I think this is, at least partly, the media’s fault. The media struggles, has always struggled, to tell good news, to tell slow news, and to tell stories that happen more than once. That’s exactly what social progress consists of, and it’s why an alarming percentage of people think we now live in a world that is poorer and more dangerous than it used to be, neither of which are true.

But I think this is getting better! If you want to understand the role of media in development, you have to understand how it is changing.

1. Social media is making traditional media obsolete

The first change is the most obvious: Social media. We all know that Twitter and Facebook allow organizations to communicate directly with their audiences and bypass traditional media. However you feel about Kony 2012 or the ice bucket challenge, they’re not the last nonprofits that are going to go viral. The media only came to those organisations, those issues, after the rest of the world already knew about them.

This direct communication makes the media increasingly obsolete, and gives institutions the opportunity to play on their turf. Last year the World Bank did an analysis of all the pdfs on their website and found that 87 percent of them had never been cited; 31 percent had never been downloaded at all. If the World Bank wants to get its research, its conclusions, more widely talked about, it doesn’t need to call the New York Times or the BBC. It needs to record Ted Talks, to make animated explainers, to bundle its research into infographics, tweets, summaries for distinct audiences. For organizations with something to say, the media isn’t an amplifier for telling their story, it’s just part of the background noise.

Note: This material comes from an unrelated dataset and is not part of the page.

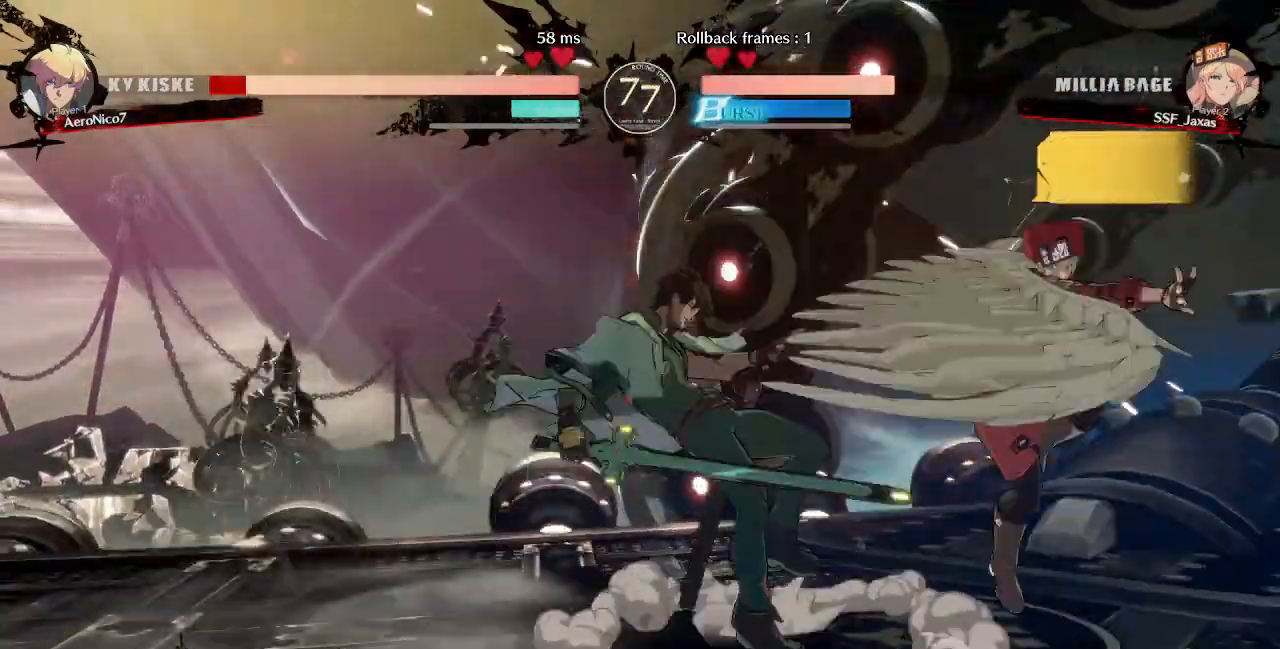
{"dt_ms": 520, "buttons": [], "events": [[40, "DPAD_LEFT", "down"], [160, "DPAD_LEFT", "up"], [200, "DPAD_LEFT", "down"], [280, "TRIANGLE", "down"], [360, "DPAD_LEFT", "up"], [440, "TRIANGLE", "up"]]}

2. Traditional media is getting slower

There was this story in the New Yorker in September about how Salt Lake City beat homelessness. The city was spending $20,000 per homeless person on emergency services, extra policing, jail time, temporary shelters. A free apartment cost just $8,000 per year. Salt Lake City decided to simply give each homeless person a free apartment, no (well, few) questions asked. The homeless population fell by 72 percent.

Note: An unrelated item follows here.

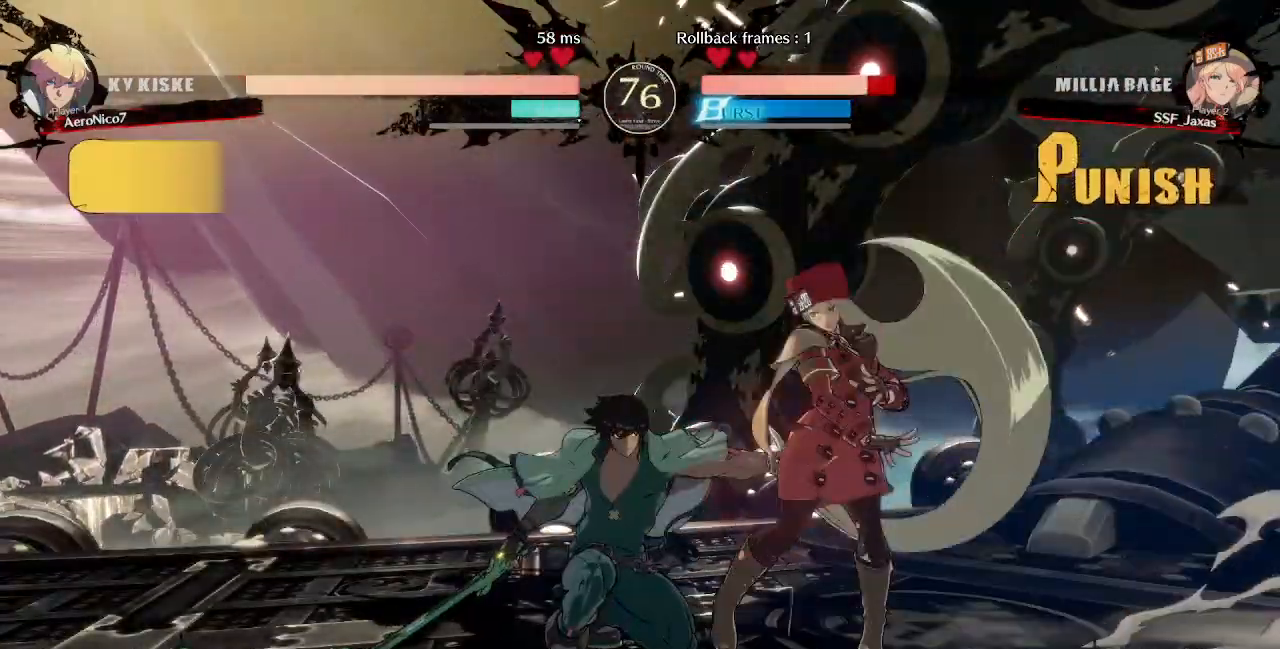
{"dt_ms": 480, "buttons": ["DPAD_DOWN", "DPAD_RIGHT"], "events": [[240, "DPAD_DOWN", "down"], [240, "DPAD_RIGHT", "down"]]}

This is exactly the kind of bureaucratic innovation that development is made of. Since it came out, the story has gotten tons of attention. I mean, the Daily Show did a segment on it.

In journalism school they used to tell us the old cliche that ‘journalism is the first rough draft of history‘. For media companies these days, it seems like that’s not enough anymore. ‘27 Maps that Explain America‘, ‘What We Know About Inequality (in 14 Charts)‘, these are not attempts to tell you something new, but to reframe, contextualize, what you already know.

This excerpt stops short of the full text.